Еще раз повторю: чувствовалось, стоит за этим всем не просто алкогольный бред, а что-то совсем, может быть, и не известное мне, но очень хорошо известное Валентину. Мне стало страшно и противно, и я быстро пошел прочь от почти лежащего старика. А вслед все неслось хихиканье и бормотание, какой я хитрый и как у меня ничего не выйдет.
А назавтра Валентина нашли мертвым. Он так и лежал возле баньки, только перевернулся на живот и вытянулся, как струна. В груди торчал самодельный нож, примитивнейшая заточка с деревянной грубой рукояткой. Кто-то подошел к нему вплотную и зарезал пьяного эвенка. Зачем? Непонятно, потому что никакого имущества у Валентина отродясь и не было. За что? Еще непонятнее, потому что Валентин никому не мог стать поперек дороги, даже в маленьком лесном поселке. Кто? Совсем непостижимо.
Убийцу так и не нашли. Никто не опознал этого ножа – то ли его сделали совсем недавно, специально для такого дела, то ли где-то хранили в секрете. Непонятен остался мотив. Непонятно было даже, знал ли Валентин убийцу; то ли знал и потому подпустил вплотную, то ли убийца подошел уже к совсем пьяному, который ничего вокруг не видел.
Вот что могу точно сказать, так это что на трупе не было умулюхы – геологи обещали за такую вещь, что называется, любые деньги. Куда пропал амулет, кто позарился, никто не знал тогда, и я тоже этого не знаю.
И я на много лет совсем забыл об этой истории, до 1981 года. В этом году я познакомился с другим прелюбопытнейшим стариком, который трудился завхозом в одном, как принято говорить, «детском учреждении». Был он долговязый, длинный, с большими кистями рук, сильно покореженными от артрита, и с таким же длинным, искореженным страстями лицом.
Иван Иваныч очень любил выпить, охотно принимал всякие участия в застольях и вел беседы – все больше о всяческих мрачных сторонах человеческой жизни. И чем мрачнее была тема, чем больше страдали и мучились, тем более довольная, более счастливая улыбка расплывалась по лицу Ивана Иваныча.

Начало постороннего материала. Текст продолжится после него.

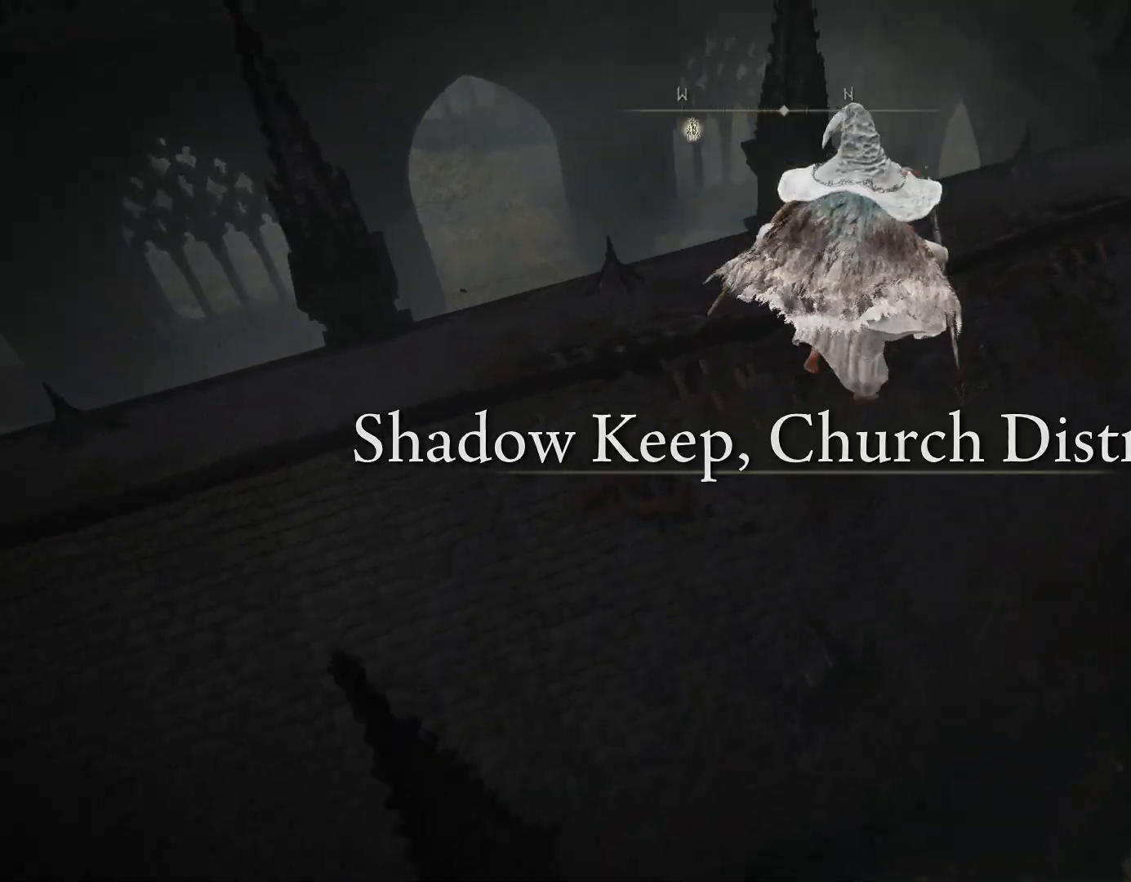
{"buttons": [], "left_stick": "up", "right_stick": "center", "events": [[283, "left_stick", "up"]]}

Но и в блаженные минуты, когда велся счет смертельным болезням, сиротству и вдовству, семейным трагедиям, баракам, «длинным, как сроки», убийствам и пыткам, на лице Ивана Ивановича появлялась очень скверная улыбка: подлая и какая-то склизкая. Улыбка черта, уже раскинувшего свои сети и смеющегося над наивной верой людей. «Ну-ну! – говорила улыбка – надейся, дурак, на что-то хорошее! А тут-то тебя, дурака, и того, и скрутят! Потому как не таких еще скручивали!»

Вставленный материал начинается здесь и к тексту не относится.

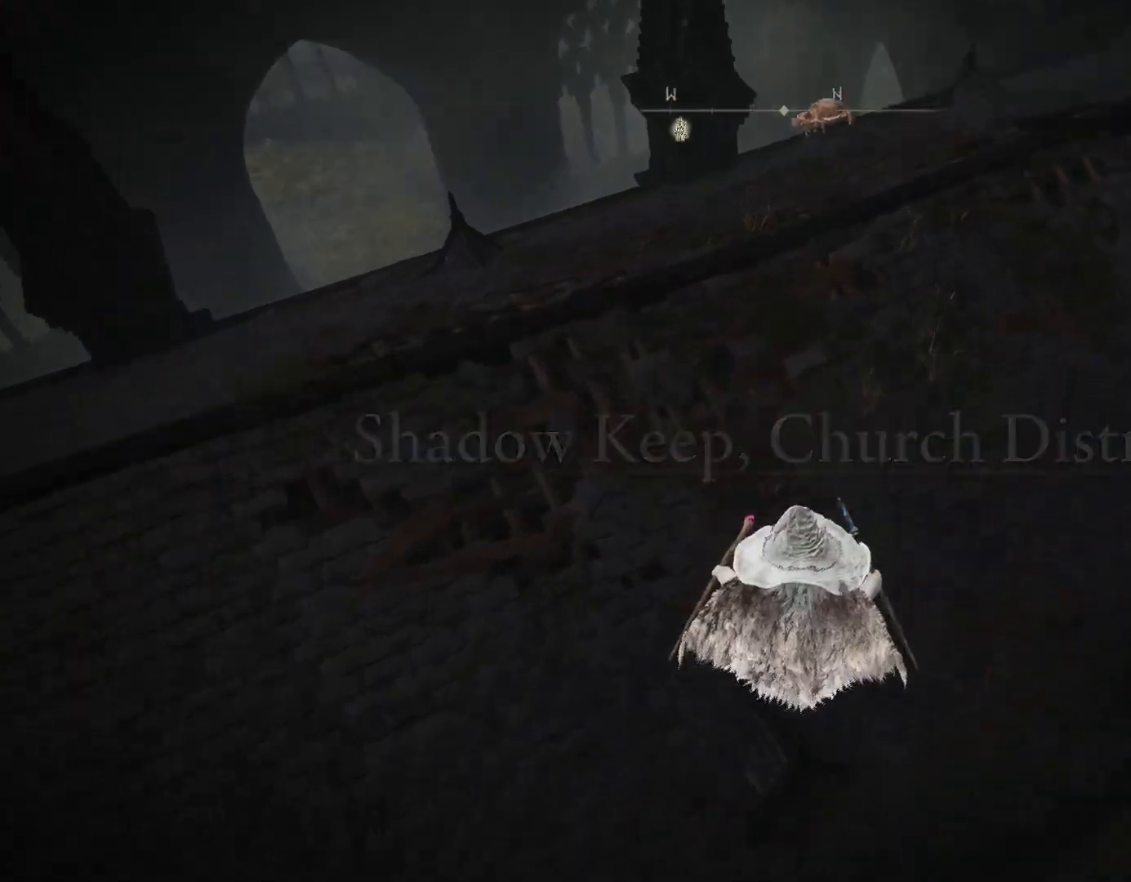
{"buttons": ["CIRCLE"], "left_stick": "up", "right_stick": "up-right", "events": [[200, "right_stick", "up-right"], [483, "CIRCLE", "down"]]}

Но несравненно чаще эта отвратительная улыбка блуждала на его губах, когда Иван Иваныч видел влюбленных или прочную супружескую пару, молодую маму с малышом, спешащих из школы подростков или хохочущую компанию. Потому что особенно сильно Иван Иваныч ненавидел и презирал именно молодых мам, влюбленные пары, рождение детей, веселье, смех, вообще всякое удовольствие. Помню, как ужасно раздражало его мое появление вместе с двухлетним сыном. Ну буквально видеть он не мог спокойно, как счастливый, довольный своей участью папа держит на руках сынишку и что-то ему рассказывает. Корчило, переворачивало Ивана Ивановича от этого зрелища, и его без того злобная, жестокая рожа делалась попросту страшной.